Aim of the task: The records that follow are to be reproduced exactly. Any pictures in them are left out.
-- -- --
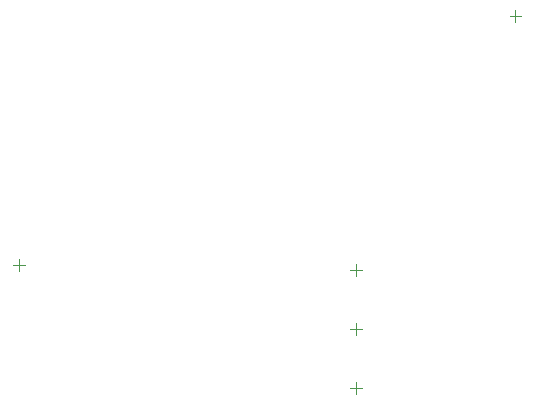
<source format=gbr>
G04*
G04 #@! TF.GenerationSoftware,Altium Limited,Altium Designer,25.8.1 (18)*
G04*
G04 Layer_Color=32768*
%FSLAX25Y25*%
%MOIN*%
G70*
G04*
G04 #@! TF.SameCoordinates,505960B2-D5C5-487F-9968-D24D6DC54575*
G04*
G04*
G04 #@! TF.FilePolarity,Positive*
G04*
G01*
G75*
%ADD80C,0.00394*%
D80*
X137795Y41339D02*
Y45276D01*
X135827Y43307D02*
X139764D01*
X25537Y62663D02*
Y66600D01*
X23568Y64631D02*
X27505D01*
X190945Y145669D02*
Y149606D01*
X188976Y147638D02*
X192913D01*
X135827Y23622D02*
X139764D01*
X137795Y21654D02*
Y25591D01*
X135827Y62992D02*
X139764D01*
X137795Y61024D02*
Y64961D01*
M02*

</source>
-- -- --
Answer to this task:
<source format=gbr>
G04*
G04 #@! TF.GenerationSoftware,Altium Limited,Altium Designer,25.8.1 (18)*
G04*
G04 Layer_Color=32768*
%FSLAX25Y25*%
%MOIN*%
G70*
G04*
G04 #@! TF.SameCoordinates,505960B2-D5C5-487F-9968-D24D6DC54575*
G04*
G04*
G04 #@! TF.FilePolarity,Positive*
G04*
G01*
G75*
%ADD80C,0.00394*%
D80*
X137795Y41339D02*
Y45276D01*
X135827Y43307D02*
X139764D01*
X25537Y62663D02*
Y66600D01*
X23568Y64631D02*
X27505D01*
X190945Y145669D02*
Y149606D01*
X188976Y147638D02*
X192913D01*
X135827Y23622D02*
X139764D01*
X137795Y21654D02*
Y25591D01*
X135827Y62992D02*
X139764D01*
X137795Y61024D02*
Y64961D01*
M02*

</source>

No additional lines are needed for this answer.